Aim of the exercise:
Where the line with "thumb mcp: (120, 96)" appears in the records below, start there and transcribe each line exactly through the last.

(Records from a data collection)
::::

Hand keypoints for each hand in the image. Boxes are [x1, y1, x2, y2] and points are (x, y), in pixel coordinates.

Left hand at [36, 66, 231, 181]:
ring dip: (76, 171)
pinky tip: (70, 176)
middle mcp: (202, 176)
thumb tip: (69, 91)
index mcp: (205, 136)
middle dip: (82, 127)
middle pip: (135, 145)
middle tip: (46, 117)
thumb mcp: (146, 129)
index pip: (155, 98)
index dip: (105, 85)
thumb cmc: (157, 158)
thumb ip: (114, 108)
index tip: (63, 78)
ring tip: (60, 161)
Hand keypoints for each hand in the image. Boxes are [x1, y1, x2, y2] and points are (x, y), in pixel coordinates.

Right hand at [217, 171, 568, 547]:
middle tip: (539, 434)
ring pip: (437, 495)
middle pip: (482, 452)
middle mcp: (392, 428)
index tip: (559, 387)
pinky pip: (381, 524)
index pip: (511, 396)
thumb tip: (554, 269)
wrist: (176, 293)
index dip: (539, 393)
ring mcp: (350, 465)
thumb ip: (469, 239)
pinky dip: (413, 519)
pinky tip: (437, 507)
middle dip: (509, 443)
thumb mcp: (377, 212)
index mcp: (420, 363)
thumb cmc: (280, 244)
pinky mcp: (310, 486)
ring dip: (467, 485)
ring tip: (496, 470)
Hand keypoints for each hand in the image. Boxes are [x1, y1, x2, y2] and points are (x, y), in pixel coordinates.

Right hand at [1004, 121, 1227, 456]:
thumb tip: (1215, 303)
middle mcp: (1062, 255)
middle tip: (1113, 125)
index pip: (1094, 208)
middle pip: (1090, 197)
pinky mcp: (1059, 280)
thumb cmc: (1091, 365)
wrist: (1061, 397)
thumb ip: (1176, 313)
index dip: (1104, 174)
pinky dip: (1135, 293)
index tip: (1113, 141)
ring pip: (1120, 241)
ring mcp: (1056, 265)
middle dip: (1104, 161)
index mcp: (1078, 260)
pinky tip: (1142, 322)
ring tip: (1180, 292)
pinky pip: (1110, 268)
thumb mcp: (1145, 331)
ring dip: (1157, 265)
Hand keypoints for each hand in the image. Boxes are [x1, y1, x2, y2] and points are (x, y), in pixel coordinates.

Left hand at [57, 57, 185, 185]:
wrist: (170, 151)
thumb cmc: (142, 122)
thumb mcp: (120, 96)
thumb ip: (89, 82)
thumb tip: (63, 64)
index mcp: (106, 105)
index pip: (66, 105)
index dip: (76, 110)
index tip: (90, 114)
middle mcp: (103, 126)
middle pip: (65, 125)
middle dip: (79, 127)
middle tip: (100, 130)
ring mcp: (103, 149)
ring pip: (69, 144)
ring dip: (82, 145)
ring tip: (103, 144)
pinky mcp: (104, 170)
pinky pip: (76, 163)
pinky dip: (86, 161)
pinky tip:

::::

Written answer:
thumb mcp: (120, 96)
thumb ip: (89, 82)
thumb tip: (63, 64)
index mcp: (106, 105)
index pip: (66, 105)
index dip: (76, 110)
index tip: (90, 114)
middle mcp: (103, 126)
middle pip: (65, 125)
middle dip: (79, 127)
middle tip: (100, 130)
ring mcp: (103, 149)
ring pip: (69, 144)
ring dip: (82, 145)
ring tip: (103, 144)
pinky mcp: (104, 170)
pinky pip: (76, 163)
pinky dip: (86, 161)
pinky tip:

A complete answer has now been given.